Biedermanblog editor Jasleen Ahuja contributed to this post.

The days in which an internet service provider could sit idly by and allow users access to any website they choose may be coming to an end: A Danish court has issued an order forcing ISPs to block access to Grooveshark, an online music website that serves as a blend between a P2P and music streaming service. What makes Grooveshark unique is that its users have a large amount of control over playlists and songs they want to hear.  Unlike Pandora, where users pick stations based on an artist or style of music, Grooveshark’s audience members can select an infinite amount of songs and add them to their playlists. Geek.com says Grooveshark has the biggest, best library of any music streaming service and the service also lets users upload their music so they can listen to songs anywhere. But might Grooveshark and the legal challenges against it all be swept up in a developing European approach to copyright enforcement and anti-piracy?

Where other sites like Pandora and Spotify get licenses for content, Grooveshark, at least in the United States, has been sued by major record labels with EMI joining Universal, Sony and Warner in a legal action against the company for failing to pay royalties.  EMI was the only company that Grooveshark had a licensing deal with; after finding evidence that Grooveshark executives knew about and profited from infringements, EMI filed a complaint earlier this year.

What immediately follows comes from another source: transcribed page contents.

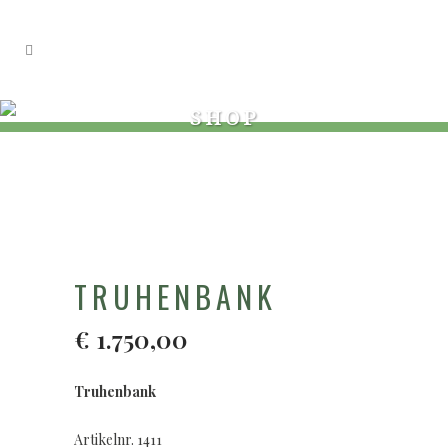
SHOP
TRUHENBANK
€
1.750,00
Truhenbank
Artikelnr. 1411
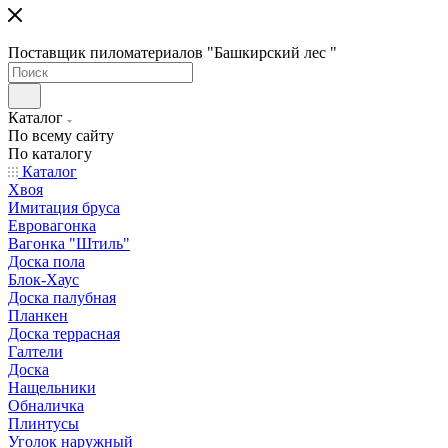
Поставщик пиломатериалов "Башкирский лес "
Каталог
По всему сайту
По каталогу
Каталог
Хвоя
Имитация бруса
Евровагонка
Вагонка "Штиль"
Доска пола
Блок-Хаус
Доска палубная
Планкен
Доска террасная
Галтели
Доска
Нащельники
Обналичка
Плинтусы
Уголок наружный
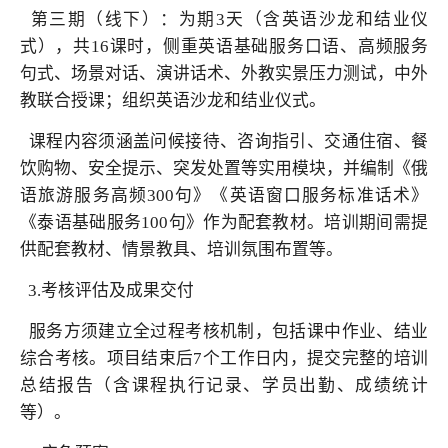
第三期（线下）：为期3天（含英语沙龙和结业仪
式），共16课时，侧重英语基础服务口语、高频服务
句式、场景对话、演讲话术、外教实景压力测试，中外
教联合授课；组织英语沙龙和结业仪式。
课程内容须涵盖问候接待、咨询指引、交通住宿、餐
饮购物、安全提示、突发处置等实用模块，并编制《俄
语旅游服务高频300句》《英语窗口服务标准话术》
《泰语基础服务100句》作为配套教材。培训期间需提
供配套教材、情景教具、培训氛围布置等。
3.考核评估及成果交付
服务方须建立全过程考核机制，包括课中作业、结业
综合考核。项目结束后7个工作日内，提交完整的培训
总结报告（含课程执行记录、学员出勤、成绩统计
等）。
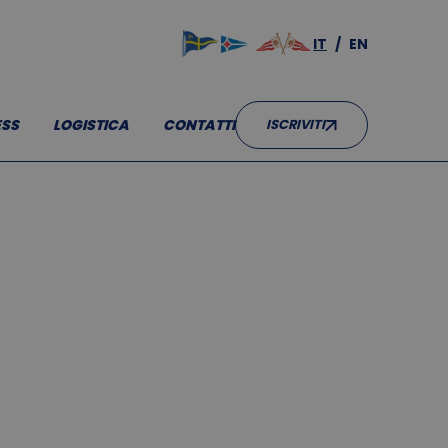
IT
EN
SS
LOGISTICA
CONTATTI
ISCRIVITI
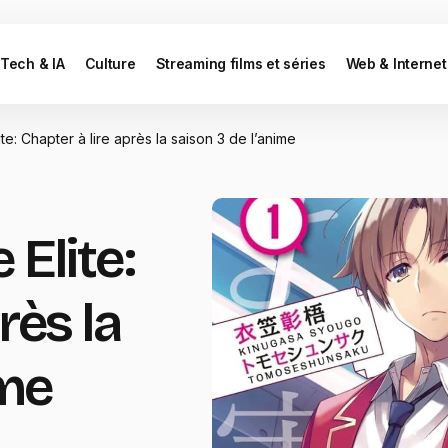
Tech & IA
Culture
Streaming films et séries
Web & Internet
te: Chapter à lire après la saison 3 de l’anime
 Elite:
rès la
ime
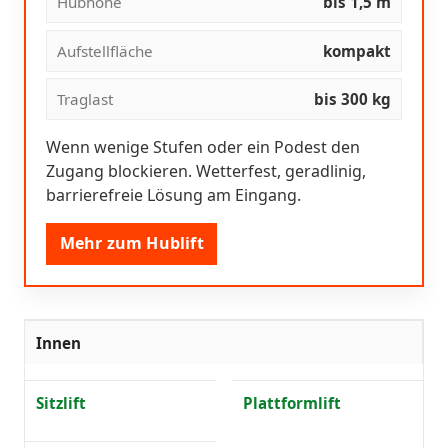
Hubhöhe
bis 1,5 m
Aufstellfläche
kompakt
Traglast
bis 300 kg
Wenn wenige Stufen oder ein Podest den
Zugang blockieren. Wetterfest, geradlinig,
barrierefreie Lösung am Eingang.
Mehr zum Hublift
Innen
Sitzlift
Plattformlift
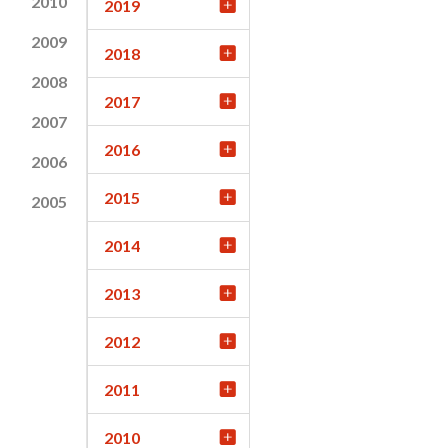
2010
2019
2009
2018
2008
2017
2007
2016
2006
2015
2005
2014
2013
2012
2011
2010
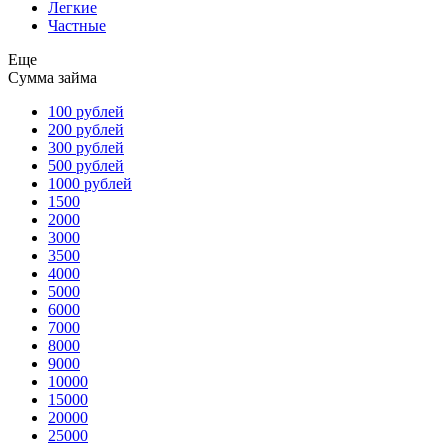
Легкие
Частные
Еще
Сумма займа
100 рублей
200 рублей
300 рублей
500 рублей
1000 рублей
1500
2000
3000
3500
4000
5000
6000
7000
8000
9000
10000
15000
20000
25000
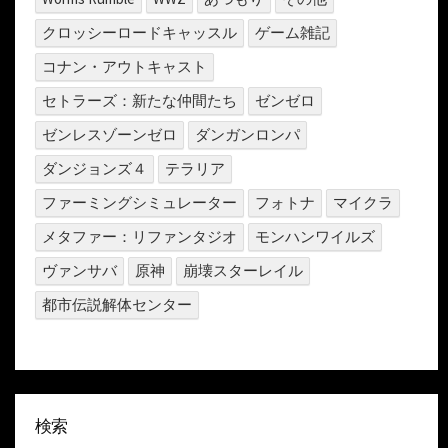
クロッシーロードキャッスル
ゲーム雑記
コナン・アウトキャスト
セトラーズ：新たな仲間たち
ゼンゼロ
ゼンレスゾーンゼロ
ダンガンロンパ
ダンジョンズ４
テラリア
ファーミングシミュレーター
フォトナ
マイクラ
メタファー：リファンタジオ
モンハンワイルズ
ヴァンサバ
原神
崩壊スターレイル
都市伝説解体センター
検索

In Denmark, the significance of the Danish decision rested not just in the rights-holders’ attack on Grooveshark but also in the filing seeking a court order against the three largest ISPs serving the northern European nation. Rights-holders assert that by providing access to Grooveshark, the ISPs infringed, too, on copyrights.  The EU Copyright Directive lacks provisions to hold ISPs liable for failing to remove infringing material. Unlike with the DMCA in the United States that holds ISPs liable, the services in the EU are shielded from liability for actions by infringing sites.  The Danish court challenge may compel ISPs to act on infringment claims, though they may not be held directly liable.

Critics call these types of court orders a heavy-handed censorship that blocks lawful content to avert copyright violations. Troels Moller, cofounder of internet think-tank Bitbureauet, in a recent interview with Torrent Freak said that forcing ISPs to block access to Groveshark “is an attack on free speech and basic Internet freedom. . .[and] It’s a slippery-slope into complete internet censorship.”

But cases in Britain (the Pirate Bay matter, as discussed elsewhere on the Biedermanblog) and in Spain, along with Madrid’s impending action on new anti-piracy laws (also discussed elsewhere on the Biedermanblog) point to a possible European trend in tackling not only firms accused of copyright infringements but also their suppporting ISPs. In the long run, the music industry may be forced to find an alternative to attacking ISPs in draconian fashion to get them to remove infringing content; that’s because blocking access to sites may cause a greater backlash from consumers eager to find content, whether through royalties-paying Pandora or Spotify — or Grooveshark. Rather than this tactic, however, the music and recording industry may find that its better, more lasting and definitive solution will be to develop ways to invent new revenue streams to generate money.